How Am I Sabotaging My Future? (Part 3)

On election day, 2010, at a business networking event in Cincinnati, a gathering of about 150 people was engaged in discussion framed by three questions posed by host, facilitator, and teacher extraordinaire, Steve Browne.

  • “What is networking?”
  • “Why do so many people not participate?”
  • “How can I become a networking savant?”

As we settled in on the third question, some of the responses were negatively phrased almost as if they were responding to a different question such as, “How do people sabotage their networking efforts?”  One suggestion was that people bring an agenda-driven perspective, which they broadcast to everyone within earshot, “It’s all about ME!”  How do they do this?  By trying way too hard to make a good impression.

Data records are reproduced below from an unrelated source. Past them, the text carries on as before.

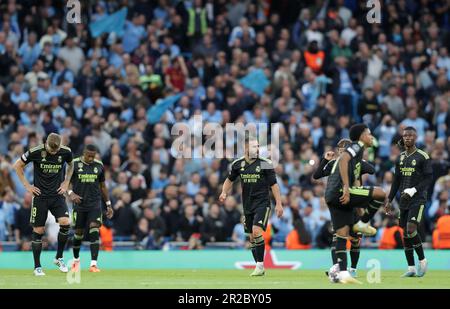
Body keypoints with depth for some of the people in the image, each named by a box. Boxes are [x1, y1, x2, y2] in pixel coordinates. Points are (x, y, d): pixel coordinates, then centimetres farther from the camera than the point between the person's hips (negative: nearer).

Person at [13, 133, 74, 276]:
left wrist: (66, 182, 8)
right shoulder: (35, 152, -13)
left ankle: (59, 258, 2)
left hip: (57, 195, 2)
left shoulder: (66, 152, -6)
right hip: (40, 196, -2)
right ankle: (37, 267, 10)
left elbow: (71, 165, 18)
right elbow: (17, 166, 1)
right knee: (38, 230, -1)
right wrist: (27, 185, -3)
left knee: (65, 223, -18)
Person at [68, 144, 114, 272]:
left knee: (94, 231, -14)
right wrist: (71, 193, -22)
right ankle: (76, 259, 33)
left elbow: (103, 186, 14)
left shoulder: (99, 165, 5)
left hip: (95, 204, 1)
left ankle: (93, 264, -18)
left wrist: (108, 205, 14)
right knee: (79, 233, 7)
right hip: (79, 203, -1)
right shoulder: (74, 164, -4)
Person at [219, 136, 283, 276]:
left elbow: (274, 184, -3)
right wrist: (224, 192, 3)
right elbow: (230, 179, 19)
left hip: (262, 203, -4)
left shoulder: (265, 164, -7)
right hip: (247, 205, 4)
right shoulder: (238, 164, 2)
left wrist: (278, 204, -6)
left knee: (257, 231, -21)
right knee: (252, 236, 7)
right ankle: (260, 268, 17)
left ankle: (260, 264, -17)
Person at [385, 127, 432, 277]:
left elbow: (428, 179, -9)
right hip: (404, 201, 6)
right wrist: (389, 200, 15)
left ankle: (422, 260, -3)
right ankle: (411, 268, 9)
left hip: (418, 199, -6)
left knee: (411, 229, -20)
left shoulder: (423, 156, -5)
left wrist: (414, 190, -20)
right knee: (405, 233, 4)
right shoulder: (400, 158, 13)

“People need to concentrate more on being interested
and less on being interesting.
One is a form of caring, the second is annoying.”
— Clancy Cross

Networking events are not the only place where “me first” lives.  It is lurking wherever two or more are gathered.  What usually happens when people go into “me first mode” is they engage their tongues and disengage their ears, which makes casualties of comprehension and understanding.  Even if it were humanly possible for some exceptional person to listen and comprehend while talking, incessant jabbering doesn’t give anyone else room to contribute.  In a conversation among two people, if the objective is to learn something (and it should be most of the time), the rule of thumb is 1/3 speaking, 2/3 listening.  Think about how much more we would all learn using this approach.

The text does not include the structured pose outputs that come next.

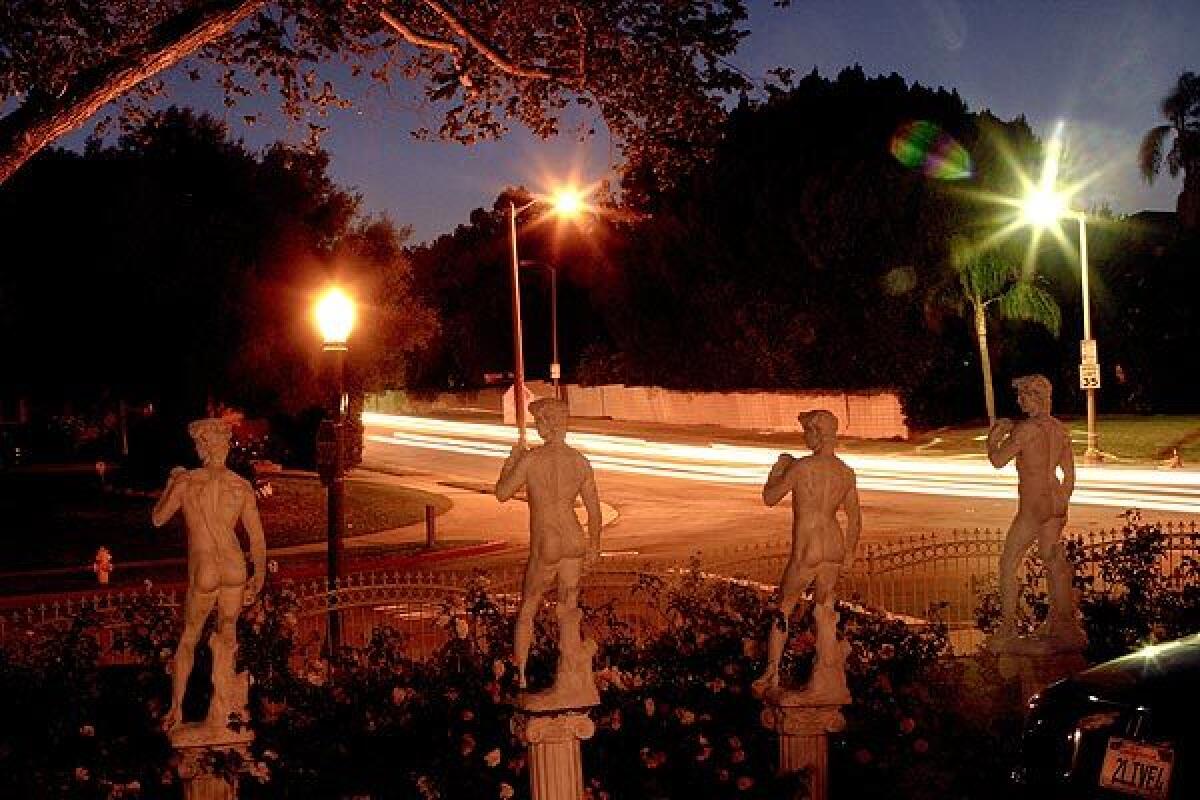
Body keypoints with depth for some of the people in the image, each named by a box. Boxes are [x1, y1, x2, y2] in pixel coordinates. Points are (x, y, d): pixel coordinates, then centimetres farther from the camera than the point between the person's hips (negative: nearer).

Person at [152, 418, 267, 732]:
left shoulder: (184, 482, -7)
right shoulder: (242, 486, -2)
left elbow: (157, 519, 10)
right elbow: (258, 540, 2)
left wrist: (172, 482, 23)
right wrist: (259, 578, 15)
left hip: (203, 575, -1)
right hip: (236, 570, 1)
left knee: (188, 638, 17)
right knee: (226, 635, 18)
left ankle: (176, 709, 22)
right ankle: (221, 703, 24)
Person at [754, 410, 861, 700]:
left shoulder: (801, 466, -18)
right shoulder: (846, 472, 2)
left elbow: (769, 498, -7)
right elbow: (855, 516, 11)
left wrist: (779, 467, 9)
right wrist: (849, 551, 24)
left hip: (806, 553, -6)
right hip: (834, 549, 6)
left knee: (783, 608, 13)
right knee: (824, 609, 16)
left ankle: (772, 673, 17)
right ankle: (824, 681, 19)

Too much talking also results in collateral damage to relationships, effectiveness in solving problems, and opportunities for growth.  Sounds a little bit like a war zone.  If so, that would make disciplined and intentional listening a form of detente.

Here are three questions for reflection …

  1. What damage have I caused to myself and others by not listening?
  2. What practices would help me become a better listener?
  3. What step can I take today to improve my listening skills?